Several DNA methylation processes are observed in cells: de novo cytosine methylation, maintenance methylation during replication of dsDNA, active de-methylation during the absence of replication, and spontaneous demethylation when maintenance methylation is suppressed. CpG sites are the primary sites of cytosine methylation in eukaryotic DNA, but methylation of sites other than CpG occurs.
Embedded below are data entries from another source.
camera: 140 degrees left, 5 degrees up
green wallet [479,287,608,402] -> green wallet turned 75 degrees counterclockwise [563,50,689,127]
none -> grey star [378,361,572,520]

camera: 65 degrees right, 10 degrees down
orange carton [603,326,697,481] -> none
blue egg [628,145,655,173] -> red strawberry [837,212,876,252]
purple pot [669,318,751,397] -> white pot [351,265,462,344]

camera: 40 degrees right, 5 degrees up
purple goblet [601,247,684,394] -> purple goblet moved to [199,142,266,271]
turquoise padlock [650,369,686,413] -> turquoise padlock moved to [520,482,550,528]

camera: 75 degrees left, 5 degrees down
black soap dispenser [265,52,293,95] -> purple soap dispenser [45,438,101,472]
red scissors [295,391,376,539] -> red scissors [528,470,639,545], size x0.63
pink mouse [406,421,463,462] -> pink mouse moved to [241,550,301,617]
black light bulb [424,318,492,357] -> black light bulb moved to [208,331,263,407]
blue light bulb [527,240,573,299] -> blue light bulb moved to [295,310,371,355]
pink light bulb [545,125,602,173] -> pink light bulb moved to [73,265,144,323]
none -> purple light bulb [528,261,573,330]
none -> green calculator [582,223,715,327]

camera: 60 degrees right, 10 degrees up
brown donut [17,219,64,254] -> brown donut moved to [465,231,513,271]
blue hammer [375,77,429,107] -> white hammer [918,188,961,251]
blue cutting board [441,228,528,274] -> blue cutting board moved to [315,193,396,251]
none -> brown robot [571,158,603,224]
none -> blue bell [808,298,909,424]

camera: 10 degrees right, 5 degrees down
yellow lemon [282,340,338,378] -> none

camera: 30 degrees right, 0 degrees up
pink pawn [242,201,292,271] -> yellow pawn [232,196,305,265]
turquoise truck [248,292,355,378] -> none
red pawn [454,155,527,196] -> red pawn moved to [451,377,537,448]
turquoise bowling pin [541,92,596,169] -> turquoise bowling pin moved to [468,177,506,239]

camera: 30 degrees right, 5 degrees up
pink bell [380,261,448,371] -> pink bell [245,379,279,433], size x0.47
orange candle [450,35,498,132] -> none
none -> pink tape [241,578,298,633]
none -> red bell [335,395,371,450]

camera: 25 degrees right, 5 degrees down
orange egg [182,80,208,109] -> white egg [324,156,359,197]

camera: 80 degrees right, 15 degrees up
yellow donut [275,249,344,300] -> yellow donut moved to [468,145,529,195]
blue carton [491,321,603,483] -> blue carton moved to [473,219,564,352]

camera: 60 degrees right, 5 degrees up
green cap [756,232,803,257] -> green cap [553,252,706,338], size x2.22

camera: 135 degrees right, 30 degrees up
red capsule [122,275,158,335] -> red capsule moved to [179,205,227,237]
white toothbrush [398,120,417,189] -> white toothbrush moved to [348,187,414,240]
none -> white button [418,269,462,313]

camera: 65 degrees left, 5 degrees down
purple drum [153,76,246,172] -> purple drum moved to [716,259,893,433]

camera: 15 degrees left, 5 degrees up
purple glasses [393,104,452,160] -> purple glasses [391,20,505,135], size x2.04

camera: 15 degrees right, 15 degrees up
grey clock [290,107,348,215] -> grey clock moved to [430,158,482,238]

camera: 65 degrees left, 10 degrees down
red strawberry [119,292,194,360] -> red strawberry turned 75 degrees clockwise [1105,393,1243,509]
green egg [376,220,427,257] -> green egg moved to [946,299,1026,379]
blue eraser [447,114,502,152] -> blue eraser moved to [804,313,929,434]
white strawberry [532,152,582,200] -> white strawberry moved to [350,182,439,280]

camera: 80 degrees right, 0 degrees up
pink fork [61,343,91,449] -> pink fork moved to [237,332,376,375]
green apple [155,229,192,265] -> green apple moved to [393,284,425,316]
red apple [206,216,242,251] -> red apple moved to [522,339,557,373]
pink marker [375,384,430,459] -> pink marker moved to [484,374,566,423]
In vertebrate genomes, approximately 70% of the CpG residues are methylated, the bulk of which occurs in eukaryotes during replication in the S-phase of the cell cycle. However, the regions of the genome termed "CpG islands'' were preferentially methylated while other areas were protected from methylation. Reasoning from the properties of DNA methyltransferases in bacteria, a combination of two distinct processes—de novo DNA methylation and maintenance DNA methylation—best explained the pattern of genomic methylated sites found in adult eukaryotic tissues (Figure 6.3). De novo methylation referred to the enzymatic transfer of a methyl group to CpG dinucleotides that were devoid of methyl moieties and occurred mainly in the early embryo. The embryonic pattern of methylation was maintained by maintenance methylation, which is the process of enzymatic transfer of a methyl group to an unmethylated cytosine paired with a methylated cytosine, i.e., a CpG in which only one strand of DNA was methylated, also referred to as "hemimethylated CpG.'' Thus, maintenance methyl-ation converted the hemimethylated duplex into a symmetrically methylated form. At the next round of replication when a symmetrically methylated CpG duplex underwent semiconservative replication, hemimethylated sites were formed (Figure 6.3). Hence the pattern of methylation in the parent nucleus was transmitted to the daughter nucleus by only one strand of the DNA double helix. These hemimethylated sites were rapidly converted to symmetrically methylated forms by maintenance methylation, ensuring faithful transmission of the meth-ylation pattern from generation to generation.